The one comparison it is fair to draw between The Wolf Among Us and The Walking Dead is that they are both stories. Legacy video game quirks like quick time prompts, menus, and clicking on everything that glows exist only in service of the narrative. There are no contortions to justify time spent between what just happened and what happens next. Because this game exists to be a vehicle for a story, it must be judged based on the quality of that story in the same way that an action game is judged for the quality of combat mechanics. That is why a comparison of features between Walking Dead and The Wolf Among Us is meaningless. It’s like comparing sim-racing and kart-racing. Last year, Telltale released a dystopic horror fiction that effectively leveraged horror iconography, juxtaposition of innocence and death, and no win scenarios. The Wolf Among Us doesn’t do any of that and it doesn’t matter one bit.
That’s because The Wolf Among Us is a different beast entirely—it’s straight up noir.
So is it a good noir? Well, it’s certainly a faithful one. Episode one is by necessity mostly laying ground work for plot twists yet to come and because of that most of the characters get a scene or two even if they aren’t yet relevant to the murder mystery at hand (because of course it’s a murder mystery). All standard genre archetypes are present and accounted for—a jaded and cynical protagonist, an ineffective authority, a girl in need of protection, a crooked enforcer… if you’ve seen much of the genre at all you know these characters not only by their name in this universe but also by several others. Whether these pieces come together in ways that are ultimately satisfying without being derivative we won’t know for many episodes yet but all the usual suspects have been rounded up.
It is not too early to take stock of the cinematography on display though. The distinctive use of shadow that originally earned noir the name is used expertly throughout and contrasts wonderfully with the oversaturated purples and yellows that fill this New York City. The stark cel shading used here wasn’t available in the 1940’s when the form originated but proves to be perfectly suited. Streetlights carve perfect colored circles on the pavement, the protagonist’s perpetually unkempt clothes always look like they’ve been slept in (and by the end of the episode they have).
I enjoyed episode one of The Wolf Among Us immensely and will absolutely be following up on future episodes.

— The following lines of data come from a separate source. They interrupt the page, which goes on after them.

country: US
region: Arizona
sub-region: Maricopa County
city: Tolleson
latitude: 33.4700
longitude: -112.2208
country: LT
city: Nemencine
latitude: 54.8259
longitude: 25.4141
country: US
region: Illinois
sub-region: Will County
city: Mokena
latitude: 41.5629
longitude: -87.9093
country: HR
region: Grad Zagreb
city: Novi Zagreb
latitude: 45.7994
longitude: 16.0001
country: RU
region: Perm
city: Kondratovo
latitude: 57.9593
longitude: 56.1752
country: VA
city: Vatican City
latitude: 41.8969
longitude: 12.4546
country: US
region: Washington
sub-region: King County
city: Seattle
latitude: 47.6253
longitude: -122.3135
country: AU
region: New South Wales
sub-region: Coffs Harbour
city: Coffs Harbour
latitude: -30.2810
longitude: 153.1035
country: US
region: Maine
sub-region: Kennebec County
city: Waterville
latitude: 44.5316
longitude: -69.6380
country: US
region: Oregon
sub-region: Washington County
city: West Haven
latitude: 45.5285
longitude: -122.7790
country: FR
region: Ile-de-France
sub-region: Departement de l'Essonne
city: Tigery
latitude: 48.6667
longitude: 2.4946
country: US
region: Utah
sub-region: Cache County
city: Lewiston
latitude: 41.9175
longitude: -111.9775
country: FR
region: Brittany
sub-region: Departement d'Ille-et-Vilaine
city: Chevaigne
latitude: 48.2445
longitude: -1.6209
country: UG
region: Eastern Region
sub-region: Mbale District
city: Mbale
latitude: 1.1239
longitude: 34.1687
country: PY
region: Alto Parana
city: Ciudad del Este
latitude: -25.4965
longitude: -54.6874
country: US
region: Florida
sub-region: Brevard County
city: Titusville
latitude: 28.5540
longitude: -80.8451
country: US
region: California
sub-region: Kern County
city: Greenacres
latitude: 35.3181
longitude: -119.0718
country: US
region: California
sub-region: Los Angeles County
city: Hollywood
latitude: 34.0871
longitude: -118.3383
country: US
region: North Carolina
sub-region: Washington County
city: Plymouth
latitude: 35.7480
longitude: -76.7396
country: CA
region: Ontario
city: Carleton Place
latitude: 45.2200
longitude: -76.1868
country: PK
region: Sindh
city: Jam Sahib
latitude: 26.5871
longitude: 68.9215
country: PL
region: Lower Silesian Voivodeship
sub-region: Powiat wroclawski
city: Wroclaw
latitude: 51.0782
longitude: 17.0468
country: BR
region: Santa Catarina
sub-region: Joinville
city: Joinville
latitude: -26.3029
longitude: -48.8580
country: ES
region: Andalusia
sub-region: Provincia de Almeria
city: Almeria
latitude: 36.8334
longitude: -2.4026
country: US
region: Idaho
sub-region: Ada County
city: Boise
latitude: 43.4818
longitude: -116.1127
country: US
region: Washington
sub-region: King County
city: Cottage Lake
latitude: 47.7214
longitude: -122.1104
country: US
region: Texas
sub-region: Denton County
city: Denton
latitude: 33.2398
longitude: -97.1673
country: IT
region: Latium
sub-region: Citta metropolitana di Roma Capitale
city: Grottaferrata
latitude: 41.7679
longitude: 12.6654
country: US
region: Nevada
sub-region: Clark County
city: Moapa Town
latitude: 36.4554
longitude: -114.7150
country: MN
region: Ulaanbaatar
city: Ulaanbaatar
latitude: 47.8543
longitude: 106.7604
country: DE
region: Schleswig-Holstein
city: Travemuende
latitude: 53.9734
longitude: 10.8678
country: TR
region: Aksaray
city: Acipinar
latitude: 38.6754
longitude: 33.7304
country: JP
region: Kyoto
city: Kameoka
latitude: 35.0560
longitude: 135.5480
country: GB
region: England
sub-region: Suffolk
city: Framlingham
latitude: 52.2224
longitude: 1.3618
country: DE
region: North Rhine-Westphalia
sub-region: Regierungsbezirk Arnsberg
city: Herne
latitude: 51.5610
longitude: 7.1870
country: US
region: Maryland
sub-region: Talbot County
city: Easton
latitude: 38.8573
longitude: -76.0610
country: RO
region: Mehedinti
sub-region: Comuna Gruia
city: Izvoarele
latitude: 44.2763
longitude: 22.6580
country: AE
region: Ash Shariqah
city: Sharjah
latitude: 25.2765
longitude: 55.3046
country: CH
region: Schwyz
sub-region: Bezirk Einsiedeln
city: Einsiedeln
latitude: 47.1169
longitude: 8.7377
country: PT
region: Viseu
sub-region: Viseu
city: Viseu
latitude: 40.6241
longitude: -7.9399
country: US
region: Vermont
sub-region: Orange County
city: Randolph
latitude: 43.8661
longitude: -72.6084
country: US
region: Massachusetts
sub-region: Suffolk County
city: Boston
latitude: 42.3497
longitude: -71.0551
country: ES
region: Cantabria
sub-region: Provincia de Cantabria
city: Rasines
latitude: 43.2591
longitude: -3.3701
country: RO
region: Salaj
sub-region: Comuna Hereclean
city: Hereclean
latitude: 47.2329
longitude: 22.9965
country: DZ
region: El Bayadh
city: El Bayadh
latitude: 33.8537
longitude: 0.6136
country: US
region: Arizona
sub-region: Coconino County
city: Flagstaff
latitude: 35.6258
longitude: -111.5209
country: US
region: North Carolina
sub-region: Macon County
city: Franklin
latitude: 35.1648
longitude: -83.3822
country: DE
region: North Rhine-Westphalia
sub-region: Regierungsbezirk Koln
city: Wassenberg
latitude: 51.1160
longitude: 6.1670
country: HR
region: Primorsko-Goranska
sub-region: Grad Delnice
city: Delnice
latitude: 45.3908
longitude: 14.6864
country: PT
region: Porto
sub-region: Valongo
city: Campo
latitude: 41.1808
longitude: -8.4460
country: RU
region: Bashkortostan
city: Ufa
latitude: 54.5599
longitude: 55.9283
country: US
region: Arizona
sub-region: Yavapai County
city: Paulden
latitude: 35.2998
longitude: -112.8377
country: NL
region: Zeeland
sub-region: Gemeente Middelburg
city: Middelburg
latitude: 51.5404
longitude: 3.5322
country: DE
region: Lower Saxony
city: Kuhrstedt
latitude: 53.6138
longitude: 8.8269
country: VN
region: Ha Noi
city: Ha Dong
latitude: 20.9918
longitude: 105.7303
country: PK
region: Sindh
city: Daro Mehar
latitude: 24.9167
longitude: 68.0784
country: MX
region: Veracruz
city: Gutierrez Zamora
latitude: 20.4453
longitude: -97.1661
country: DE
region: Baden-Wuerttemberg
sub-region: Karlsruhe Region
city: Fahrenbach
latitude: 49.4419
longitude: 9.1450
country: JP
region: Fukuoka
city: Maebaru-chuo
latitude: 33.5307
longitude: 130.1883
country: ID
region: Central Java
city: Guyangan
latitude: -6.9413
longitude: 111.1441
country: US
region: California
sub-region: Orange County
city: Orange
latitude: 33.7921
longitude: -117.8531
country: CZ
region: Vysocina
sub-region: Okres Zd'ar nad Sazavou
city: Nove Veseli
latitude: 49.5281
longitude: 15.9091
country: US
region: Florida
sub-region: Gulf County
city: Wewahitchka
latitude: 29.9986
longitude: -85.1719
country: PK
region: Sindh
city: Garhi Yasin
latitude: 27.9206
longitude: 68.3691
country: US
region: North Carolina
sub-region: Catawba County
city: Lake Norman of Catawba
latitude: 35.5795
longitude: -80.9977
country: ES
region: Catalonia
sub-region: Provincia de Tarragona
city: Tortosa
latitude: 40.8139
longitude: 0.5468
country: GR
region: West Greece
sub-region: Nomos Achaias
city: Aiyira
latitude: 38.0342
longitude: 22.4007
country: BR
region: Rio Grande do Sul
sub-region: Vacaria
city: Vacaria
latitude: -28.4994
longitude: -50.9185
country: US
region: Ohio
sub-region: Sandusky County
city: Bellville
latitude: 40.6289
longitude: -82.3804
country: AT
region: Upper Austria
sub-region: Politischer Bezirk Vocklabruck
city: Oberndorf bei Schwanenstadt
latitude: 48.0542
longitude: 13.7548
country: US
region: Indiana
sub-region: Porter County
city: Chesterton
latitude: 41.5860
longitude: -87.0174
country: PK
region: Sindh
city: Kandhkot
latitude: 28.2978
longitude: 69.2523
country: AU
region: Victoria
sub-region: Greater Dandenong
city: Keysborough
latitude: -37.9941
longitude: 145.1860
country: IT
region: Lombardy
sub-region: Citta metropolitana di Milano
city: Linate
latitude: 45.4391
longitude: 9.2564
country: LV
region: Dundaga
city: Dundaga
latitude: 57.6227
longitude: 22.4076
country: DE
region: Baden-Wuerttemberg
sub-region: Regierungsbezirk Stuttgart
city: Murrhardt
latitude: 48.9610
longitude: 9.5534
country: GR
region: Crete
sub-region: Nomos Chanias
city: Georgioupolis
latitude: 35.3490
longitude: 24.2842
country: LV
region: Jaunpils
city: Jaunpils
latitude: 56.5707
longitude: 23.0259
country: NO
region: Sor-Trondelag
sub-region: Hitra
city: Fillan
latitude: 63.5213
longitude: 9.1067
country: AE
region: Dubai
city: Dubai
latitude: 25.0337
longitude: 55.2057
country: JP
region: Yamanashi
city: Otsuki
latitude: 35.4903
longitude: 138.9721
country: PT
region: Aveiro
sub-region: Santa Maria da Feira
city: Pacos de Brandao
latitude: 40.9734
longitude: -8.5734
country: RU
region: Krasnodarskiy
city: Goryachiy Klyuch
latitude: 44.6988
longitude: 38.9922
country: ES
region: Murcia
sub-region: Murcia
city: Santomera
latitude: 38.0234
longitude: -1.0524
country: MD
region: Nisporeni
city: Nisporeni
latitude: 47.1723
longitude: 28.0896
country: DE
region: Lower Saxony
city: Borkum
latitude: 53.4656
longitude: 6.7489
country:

I’m a fan of film noir and I’m overjoyed at the rare opportunity to experience a modern genre entry. Does my enthusiasm mean that you should be enthusiastic too? Only if you come from a place of similar passion, I’m afraid. To most this story is simply a mystery and the merits of that mystery will remain unproven for several episodes yet. To some others this is an opportunity to experience a story set in their beloved Fables universe, and sadly I do not read the comics so cannot comment on how franchise fans are or are not served. However, for a select few this story is the most promising adaptation of noir into video games since Hotel Dusk on the Nintendo DS. I speak to those people when I say that you can’t miss this game. I don’t expect The Maltese Falcon out of this, but it sure seems more promising than Key Largo!
Food for thought:
1. I struggled with “film noir” versus the more generic “noir” when writing this up. Can we please just get a lot more games like this so we can comfortably establish “game noir”? That would be great, thanks.
2. The totally meaningless features rundown that shouldn’t influence you at all: online decision tracking is back from Walking Dead, cel shading is slightly improved (may just be because of the more distinct color palette), quick time fighting is back and more forgiving about inputs, front end of game is WAY slicker now. Very cool title screen.
3. Yes, I made multiple decisions that I regretted (sometimes immediately). No, I did not allow myself to change any of them. That would be cheating.
4. Don’t even get on my case. I know what you’re about to say. I understand Key Largo is a classic… it does not deserve that rep. It’s okay at best.